『鈴なり星』の雑記

こちらは『鈴なり星』の平安時代物語や創作小説以外のブログです

『黒本 平成怪談実録』


『黒本 平成怪談実録 福澤徹三著 新潮文庫 ¥362』

淡々と進む福澤文体が好きですが、今回は何の感情の高ぶりもなくあっさり読了してしまった。コロナウィルスによる自粛疲れで、読み手側の感覚が劣化してるせいだと思う。


福澤氏のまえがきは本当に面白い。氏が読者を笑かそうとして書いてるとは思えないが、笑かしにかかってきてるとしか思えない。特に『忌み談2』のまえがきは、ご本人はそのつもりは毛頭なくても、ノリノリで前作を述懐しているのを楽しく読ませていただいた。

今回もこの本の基本方針の説明は面白かった。が、本体には共感できるような怖い話がほとんどなかったのか残念。

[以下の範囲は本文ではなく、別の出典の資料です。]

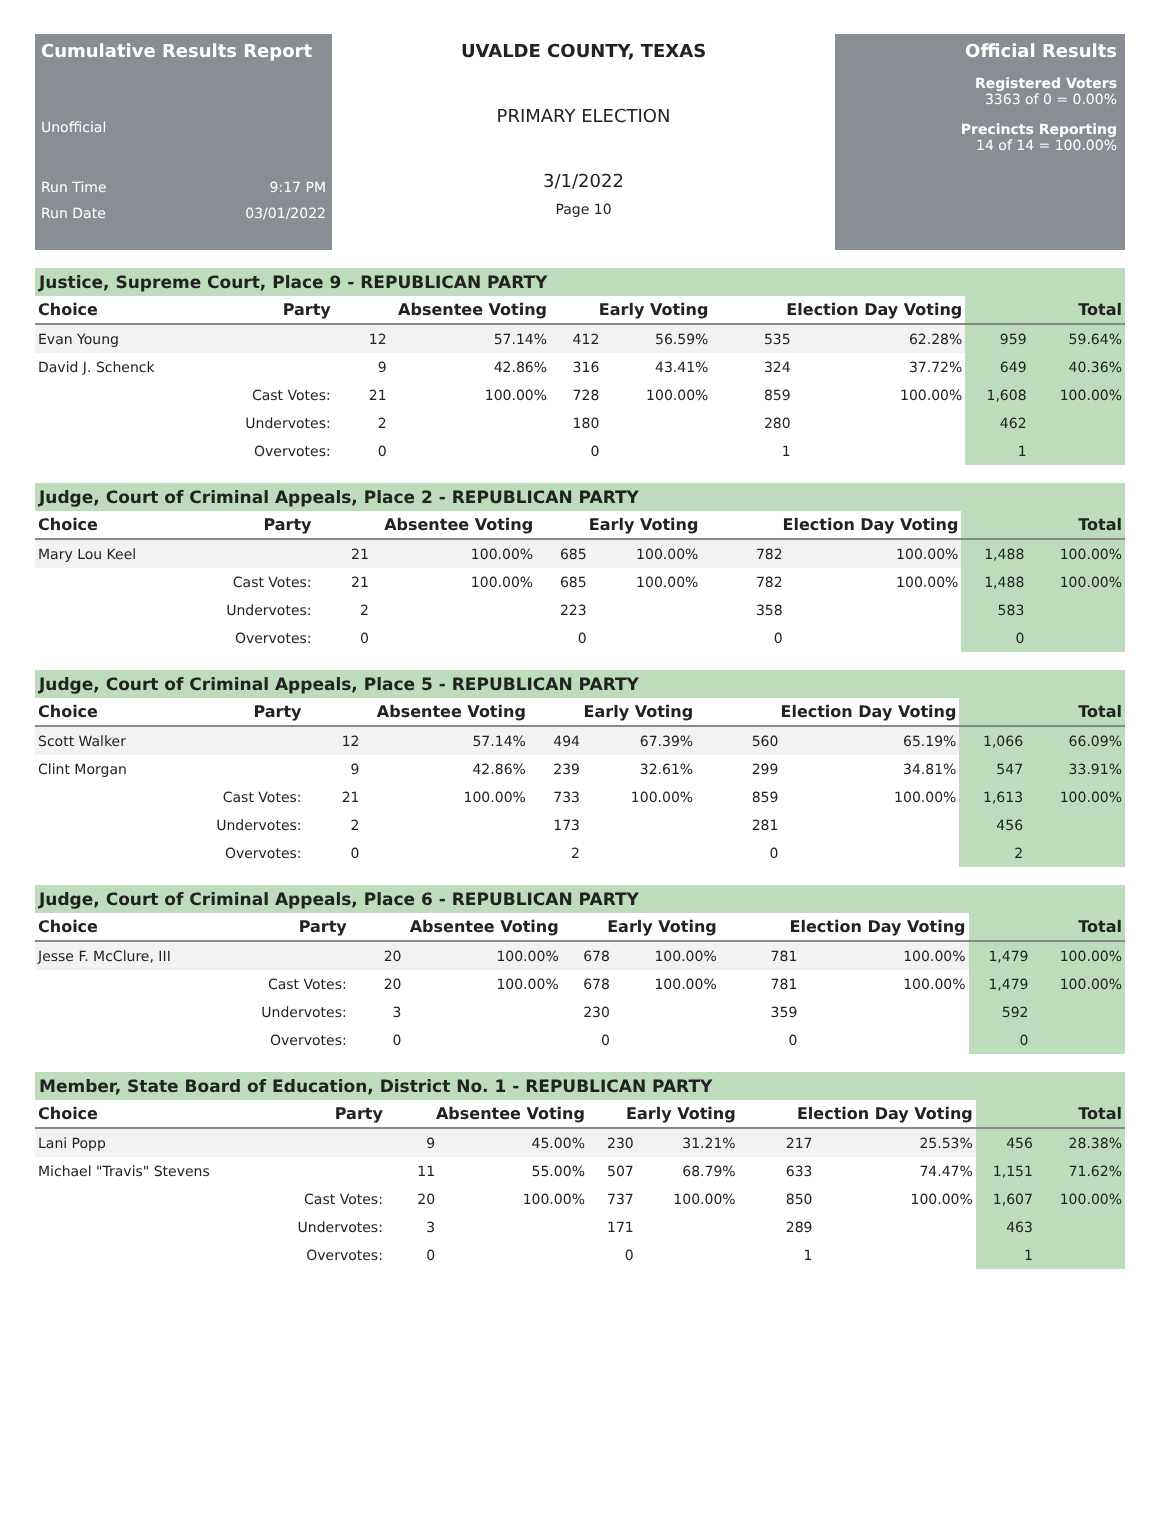Cumulative Results Report
Unofficial
Run Time 9:17 PM
Run Date 03/01/2022
UVALDE COUNTY, TEXAS
PRIMARY ELECTION
3/1/2022
Page 10
Official Results
Registered Voters
3363 of 0 = 0.00%
Precincts Reporting
14 of 14 = 100.00%
Justice, Supreme Court, Place 9 - REPUBLICAN PARTY
| Choice | Party | Absentee Voting | | Early Voting | | Election Day Voting | | Total | |
| --- | --- | --- | --- | --- | --- | --- | --- | --- | --- |
| Evan Young | | 12 | 57.14% | 412 | 56.59% | 535 | 62.28% | 959 | 59.64% |
| David J. Schenck | | 9 | 42.86% | 316 | 43.41% | 324 | 37.72% | 649 | 40.36% |
| | Cast Votes: | 21 | 100.00% | 728 | 100.00% | 859 | 100.00% | 1,608 | 100.00% |
| | Undervotes: | 2 | | 180 | | 280 | | 462 | |
| | Overvotes: | 0 | | 0 | | 1 | | 1 | |
Judge, Court of Criminal Appeals, Place 2 - REPUBLICAN PARTY
| Choice | Party | Absentee Voting | | Early Voting | | Election Day Voting | | Total | |
| --- | --- | --- | --- | --- | --- | --- | --- | --- | --- |
| Mary Lou Keel | | 21 | 100.00% | 685 | 100.00% | 782 | 100.00% | 1,488 | 100.00% |
| | Cast Votes: | 21 | 100.00% | 685 | 100.00% | 782 | 100.00% | 1,488 | 100.00% |
| | Undervotes: | 2 | | 223 | | 358 | | 583 | |
| | Overvotes: | 0 | | 0 | | 0 | | 0 | |
Judge, Court of Criminal Appeals, Place 5 - REPUBLICAN PARTY
| Choice | Party | Absentee Voting | | Early Voting | | Election Day Voting | | Total | |
| --- | --- | --- | --- | --- | --- | --- | --- | --- | --- |
| Scott Walker | | 12 | 57.14% | 494 | 67.39% | 560 | 65.19% | 1,066 | 66.09% |
| Clint Morgan | | 9 | 42.86% | 239 | 32.61% | 299 | 34.81% | 547 | 33.91% |
| | Cast Votes: | 21 | 100.00% | 733 | 100.00% | 859 | 100.00% | 1,613 | 100.00% |
| | Undervotes: | 2 | | 173 | | 281 | | 456 | |
| | Overvotes: | 0 | | 2 | | 0 | | 2 | |
Judge, Court of Criminal Appeals, Place 6 - REPUBLICAN PARTY
| Choice | Party | Absentee Voting | | Early Voting | | Election Day Voting | | Total | |
| --- | --- | --- | --- | --- | --- | --- | --- | --- | --- |
| Jesse F. McClure, III | | 20 | 100.00% | 678 | 100.00% | 781 | 100.00% | 1,479 | 100.00% |
| | Cast Votes: | 20 | 100.00% | 678 | 100.00% | 781 | 100.00% | 1,479 | 100.00% |
| | Undervotes: | 3 | | 230 | | 359 | | 592 | |
| | Overvotes: | 0 | | 0 | | 0 | | 0 | |
Member, State Board of Education, District No. 1 - REPUBLICAN PARTY
| Choice | Party | Absentee Voting | | Early Voting | | Election Day Voting | | Total | |
| --- | --- | --- | --- | --- | --- | --- | --- | --- | --- |
| Lani Popp | | 9 | 45.00% | 230 | 31.21% | 217 | 25.53% | 456 | 28.38% |
| Michael "Travis" Stevens | | 11 | 55.00% | 507 | 68.79% | 633 | 74.47% | 1,151 | 71.62% |
| | Cast Votes: | 20 | 100.00% | 737 | 100.00% | 850 | 100.00% | 1,607 | 100.00% |
| | Undervotes: | 3 | | 171 | | 289 | | 463 | |
| | Overvotes: | 0 | | 0 | | 1 | | 1 | |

そんな中で自分なりに面白かった箇所を挙げると、『N荘』がいかに憂鬱なつくりかとか、『鏡張りの部屋』のラブホの部屋がいかに不快なつくりかとか、読者をどんどんイヤーな気分に追い込んで行くあたりはやっぱ上手いなーと。
『百物語』もどうということない話だけど、参加者の中学生たちが次第に怖がり出して、先生がもう終わりにしようと言った途端に周囲のフスマがいっせいにバーンと倒れた、というところがすごく面白かった。
関西人ならこのくだりで、吉本新喜劇池乃めだかが「今日はこれぐらいにしといたるわ」と言った瞬間周囲の人が全員コケる、あのコケ芸を思い出すと思う。
コケ芸するフスマたちもある意味怪談か。